DOCUMENT EXCERPT ->
Once the boundary of basic human rights was crossed, the escalation of the persecution and the eradication of Falun Gong became a primary goal of the CCP. Once the respect for human dignity was lost, it took only a small step to cross the borderline between religious persecution and policy-motivated killing for profit. Instead of simply torturing practitioners to death, the practice of forcibly harvesting the organs from living Falun Gong prisoners of conscience began.
Tens of thousands of blood tests and medical exams were forced upon detained Falun Gong practitioners, notwithstanding the obvious fact that it was not the health of the detained practitioners that was of concern to the prison guards, as they were the same ones who also carried out the torture. Other criminals and inmates were not subject to systematic medical exams and blood testing. Falun Gong was the sole target, and conducting systematic, widespread medical exams and blood testing expressed intent to obtain organs for retail sale.
In 2018, the China Tribunal, a people’s tribunals initiated by citizens to investigate a range of human rights abuses, investigated the evidence of forced organ harvesting and torture and other inhuman acts against the Falun Gong practitioners. After one year of investigation, hearing 50 witnesses and reviewing thousands of pages of evidence and counter evidence, the China Tribunal concluded:
“The Tribunal’s members are certain – unanimously, and sure beyond reasonable doubt – that in China forced organ harvesting from prisoners of conscience has been practiced for a substantial period of time involving a very substantial number of victims.”
In 2018, academic researchers examined the persecution of Falun Gong and found that it meets the criteria of a slow-moving, cold genocide. Falun Gong is targeted as a group. The sole purpose of the 610 Office is to persecute this group. Past remarks from leaders of the Chinese Communist Party have stated that they intend to destroy and eradicate Falun Gong. The actions of the Chinese state leave no doubt that the eradication of Falun Gong by any and all means is a goal of the CCP. The practice of forced organ harvesting is an instrument to achieve that goal.
After the student massacre in 1989, the world reacted in dismay, and the CCP became cautious. Cracking down on Falun Gong overtly was not an option as international reaction is unpredictable. Instead, a steady, concealed, and invisible eradication of Falun Gong practitioners, with the killing spread out over more than 20 years, has been a genocide moving in small, slow steps.

SUPPLIED DATA ->
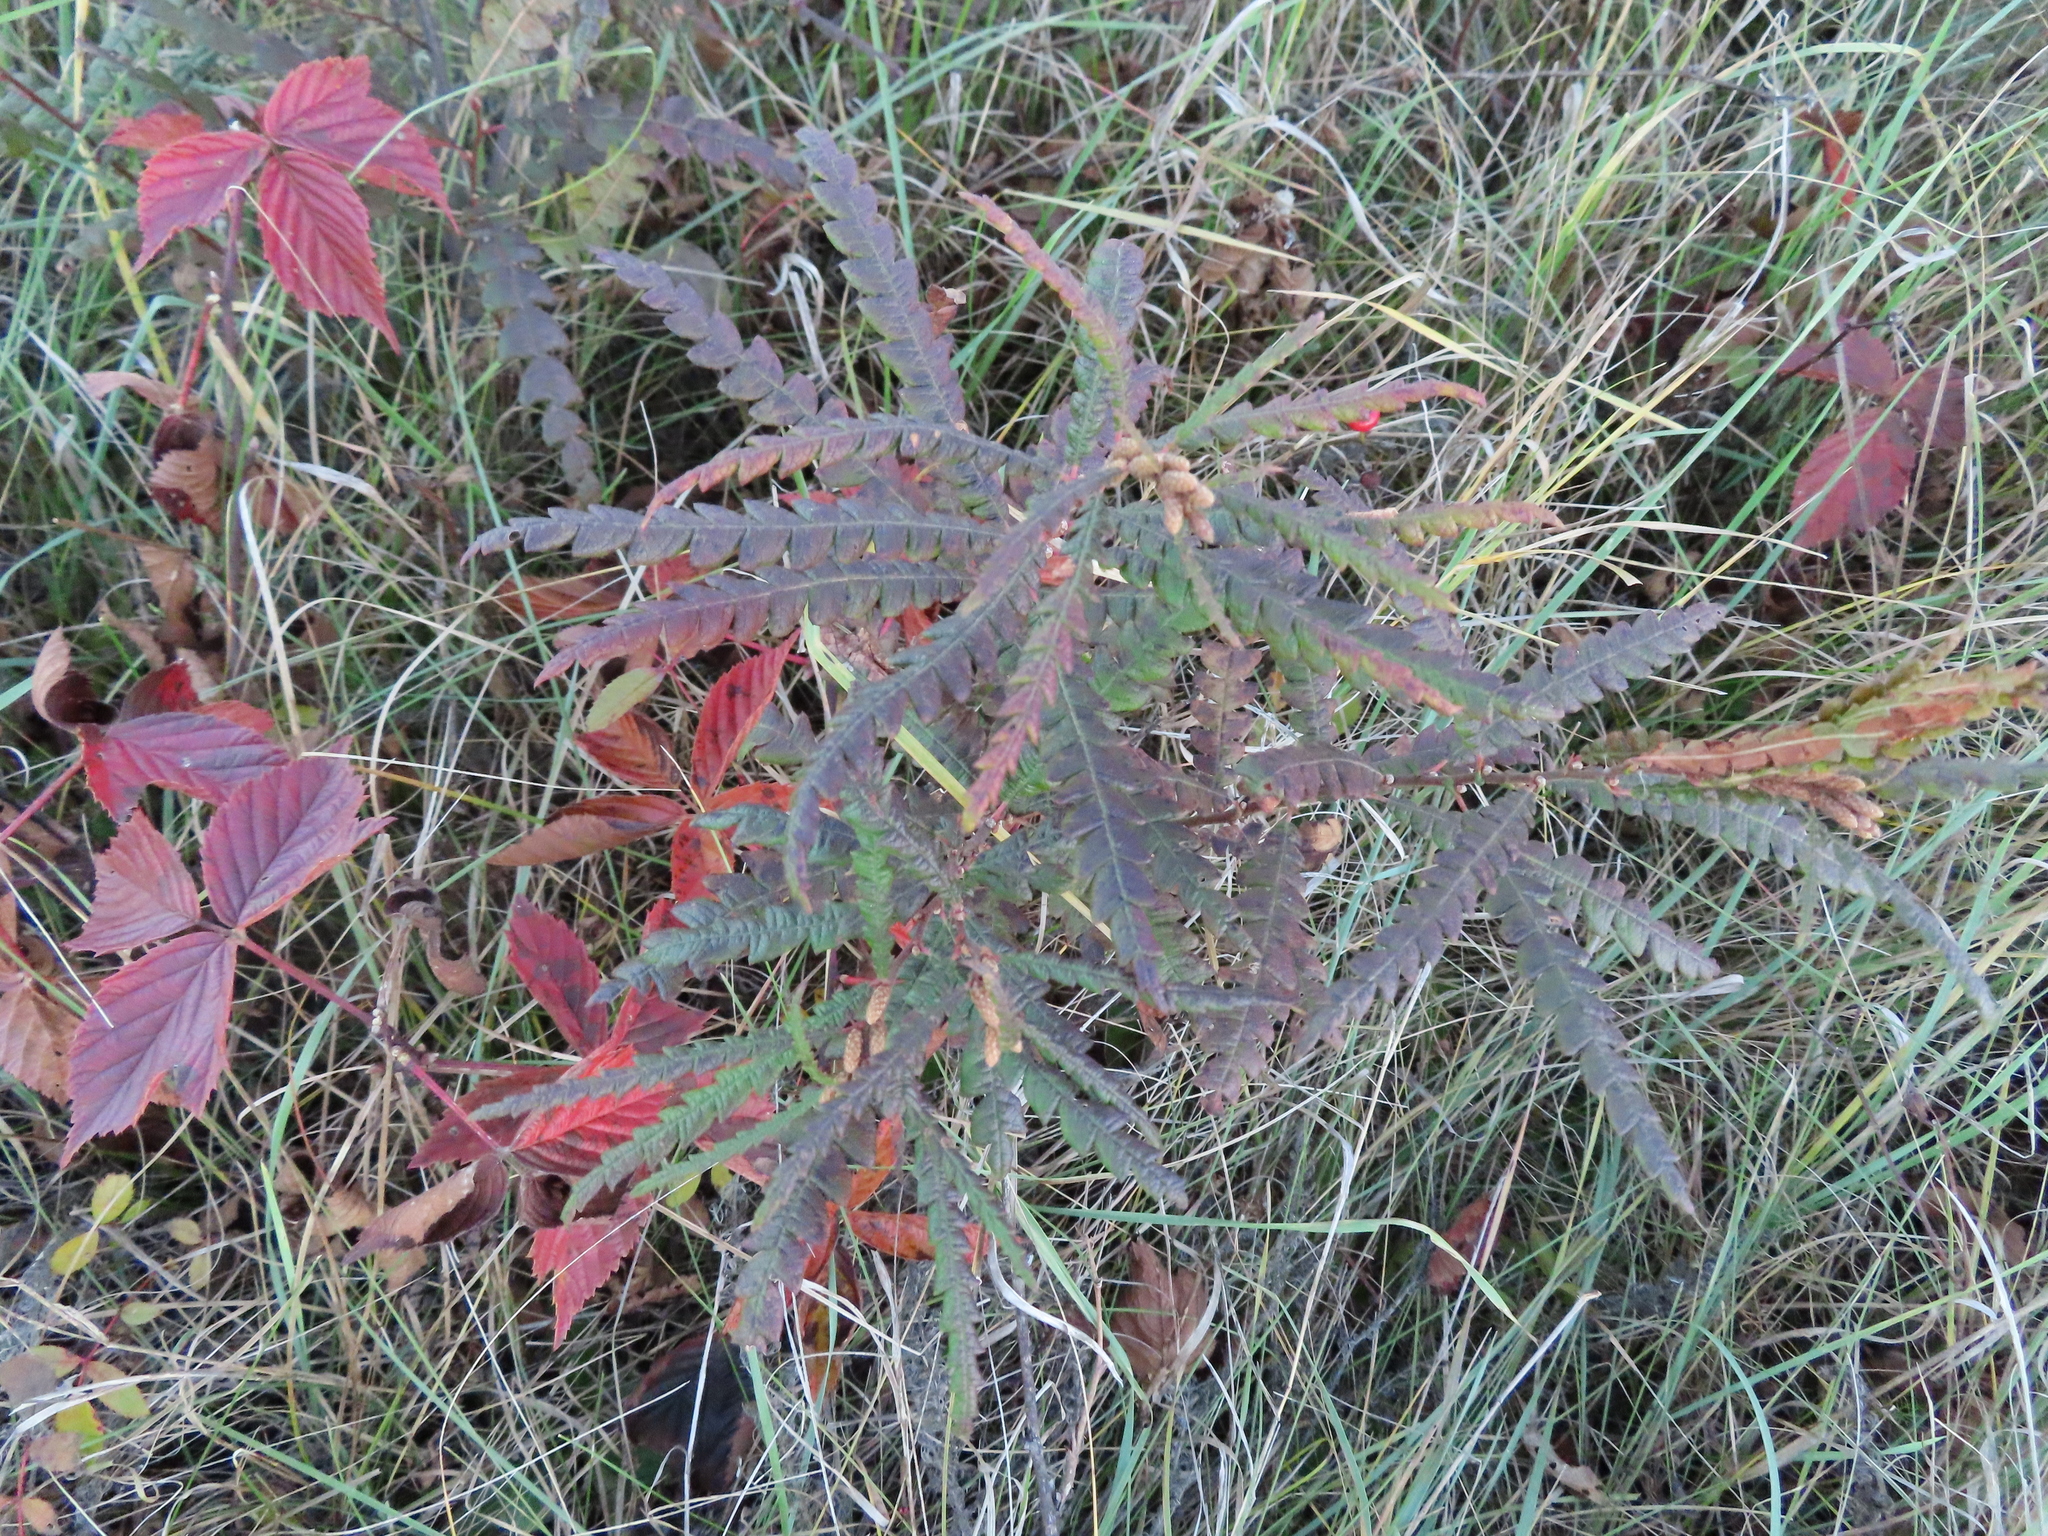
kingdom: Plantae
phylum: Tracheophyta
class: Magnoliopsida
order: Fagales
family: Myricaceae
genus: Comptonia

EXERCISE REQUIREMENTS ->
- 1) List every organization that the passage on the persecution of Falun Gong names.
- 2) According to the passage on the persecution of Falun Gong, how many witnesses did the China Tribunal hear during its investigation?
The records come from a source unrelated to the passage on the persecution of Falun Gong.

SOLUTIONS BY TASK ->
- 1) The Chinese Communist Party (CCP), the China Tribunal, and the 610 Office.

- 2) The China Tribunal heard 50 witnesses.